Peki ya Türkiye? Ya Erdoğan? Gazze için bir şey yapılamaz mı? Bir adım daha ileri gidilemez mi?

Öfkeyi, çaresizliği, çaresizlikle dile getirilen tepkiyi, “yeter artık!” duygusunu çok iyi anlıyoruz ama gerçekle yüzleşelim: Bu kadar, hepsi bu, yapılabilecek olan sadece bu. İnşallah görmediklerimiz, biz görmeden yapılanlar da vardır ama tamamı bu.

Cumhurbaşkanı Erdoğan’ı, Filistin konusunda duyarsızlıkla, tepkisizlikle, yapılabilecek bir şey varken yapmamakla itham etmek, vefasızlık olur, nankörlük olur, hakkaniyeti incitir.

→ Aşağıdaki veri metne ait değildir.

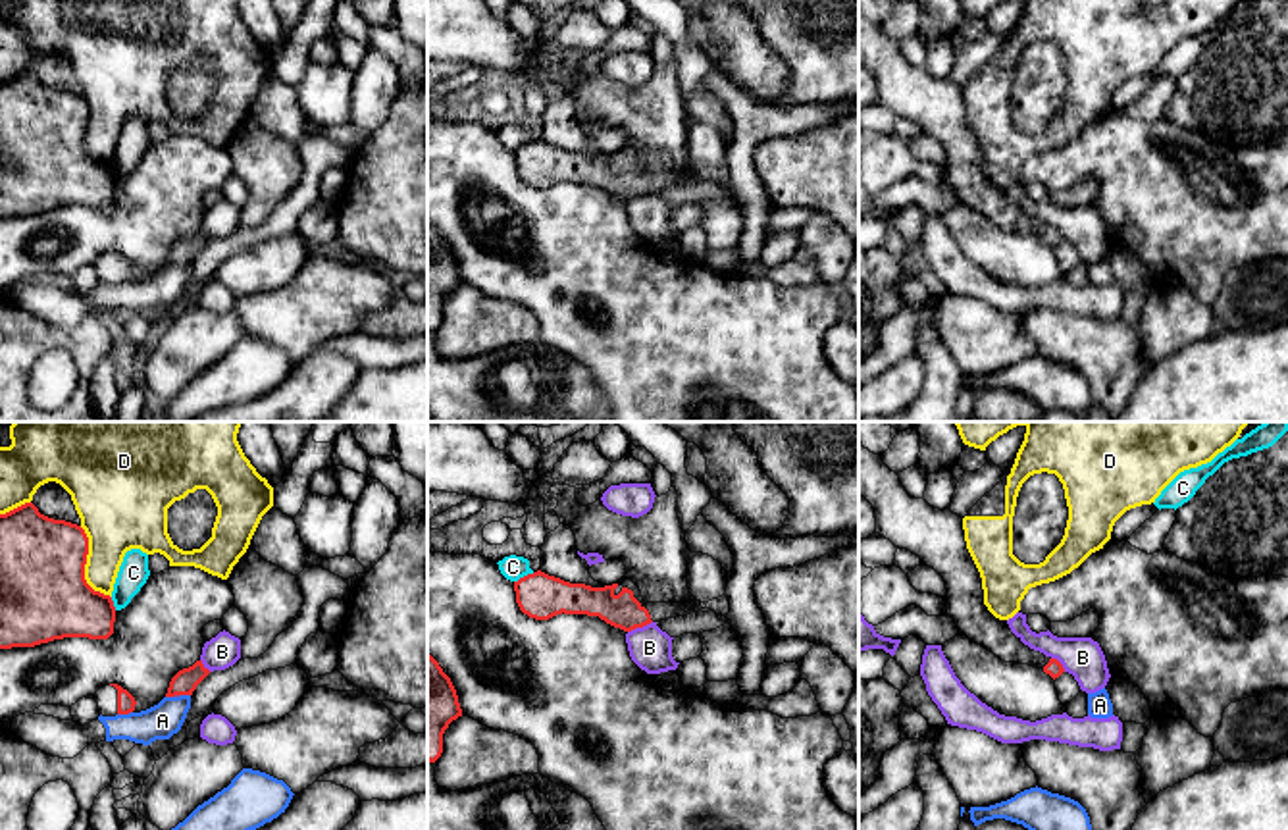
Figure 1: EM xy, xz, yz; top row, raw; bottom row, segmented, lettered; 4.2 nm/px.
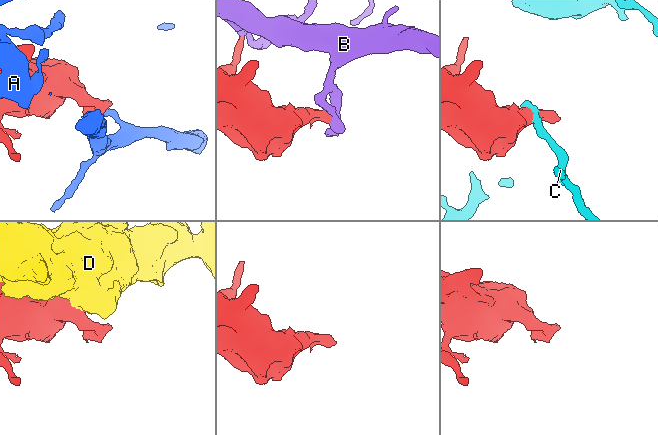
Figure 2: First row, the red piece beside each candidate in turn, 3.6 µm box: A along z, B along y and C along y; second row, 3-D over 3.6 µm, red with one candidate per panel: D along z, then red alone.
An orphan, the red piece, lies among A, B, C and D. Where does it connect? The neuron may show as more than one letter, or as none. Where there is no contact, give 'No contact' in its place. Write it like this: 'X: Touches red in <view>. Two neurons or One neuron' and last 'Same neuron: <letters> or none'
A: Touches red in xy. Two neurons
B: Touches red in xz. Two neurons
C: Touches red in xz. Two neurons
D: Touches red in xy. Two neurons
Same neuron: none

Erdoğan “lâ yüs’el” değil, sorgulanamaz, eleştirilemez değil ama Filistin konusunda Erdoğan’a yüklenmek, vücudu ok ve kılıç darbeleriyle delik deşik olmuş bir gaziyi “hiçbir şey yapmamakla” suçlamak kadar haksızlık ve hadsizlik olur.

Türkiye, Batı’nın bu coğrafyada yaptığı kurgunun merkez hedefinde bir ülke. Osmanlı’nın devamı olarak, bir devlet geleneğine, tecrübeye, dinamik bir topluma sahip olarak, Türkiye sürekli mercek altında bir ülke. 100 yıldır başımıza gelenler, darbeler, toplumsal hadiseler, terör, içerdeki kavgalar, kutuplaşmalar, ekonomik krizler, baskılar, yasaklar, hepsi Batı’nın o kurgusunu, İsrail’in varlığını korumak adına sahnelendi. Erdoğan’ın da ifade ettiği gibi, 27 Mayıs darbesi, 12 Eylül, 28 Şubat hep İsrail’in çevre güvenliğini sağlamak, Batı’nın kurgusunu tahkim etmek için icra edildi.

Davos’taki “one minute” çıkışından sonra Erdoğan’ın başına gelenlere hepimiz bizzat şahit olduk: İçimizdeki İsrail ve ABD ajanı FETÖ, Erdoğan’ın Mossad’ın etkisinden çıkarmak için atadığı MİT’in Başkanını tutuklamak istedi. Sonra Gezi olaylarıyla sokağı karıştırmak istediler. 17-25 Aralık’ta yargı darbesiyle Erdoğan’ın oğlunu almak istediler, 15 Temmuz’da kanlı bir darbe girişiminde bulundular.

Erdoğan hepsinden aklıyla, dirayetiyle, cesaretiyle, yaralanmış ama sağ çıktı. Durmadılar, durmayacaklar. Altılı Masa da, İBB üzerinden elde edilen milyarlarca Lira yolsuzluk parasıyla siyaseti kurgulama girişimleri de aynı saldırıların devamıydı. Dahası da gelecektir.

Hangimiz Erdoğan kadar gövdemizi İsrail’in ve Batı’nın önüne koyduk? Hangimiz onun kadar cesur olduk? Hangimiz ailemizden, hatta kendi serimizden vazgeçerek durmaksızın, duraklamaksızın böyle bir mücadele verdik?

Türkiye de Erdoğan da başladıkları bu mücadeleyi sürdürüyorlar. Mücadeleyi akıl, temkin ve sabır üzerinden ilerletiyorlar.

Evet Gazze konusunda bizim sabrımız kalmadı, akıl ve temkine sığınacak mecalimiz yok ama işte devlet adamını bizden ayıran bu. Biz “ne olacaksa olsun artık” sabırsızlığıyla kıvranırken, devlet adamı en ön cephede savaşıyor ama soğukkanlılığını da koruyor. O sayede Türkiye İsrail karşısında bir güç, Batı’nın kurgusunu esneten bir diplomasiyle yükseliyor.

Bir rüzgâr eseceğine, bir uyanış, bir diriliş olacağına, Allah’ın yardımının O’nun takdir ettiği anda üzerimize ineceğine, kurgunun, denklemin, bütün planların darmadağın olacağına, büyük bir devrimin yaşanacağına gönülden inanıyoruz. O büyük günü sabırla ve duayla beklerken, öfkemizi de gözyaşımız gibi içimize akıtmaktan başka çaremiz yok."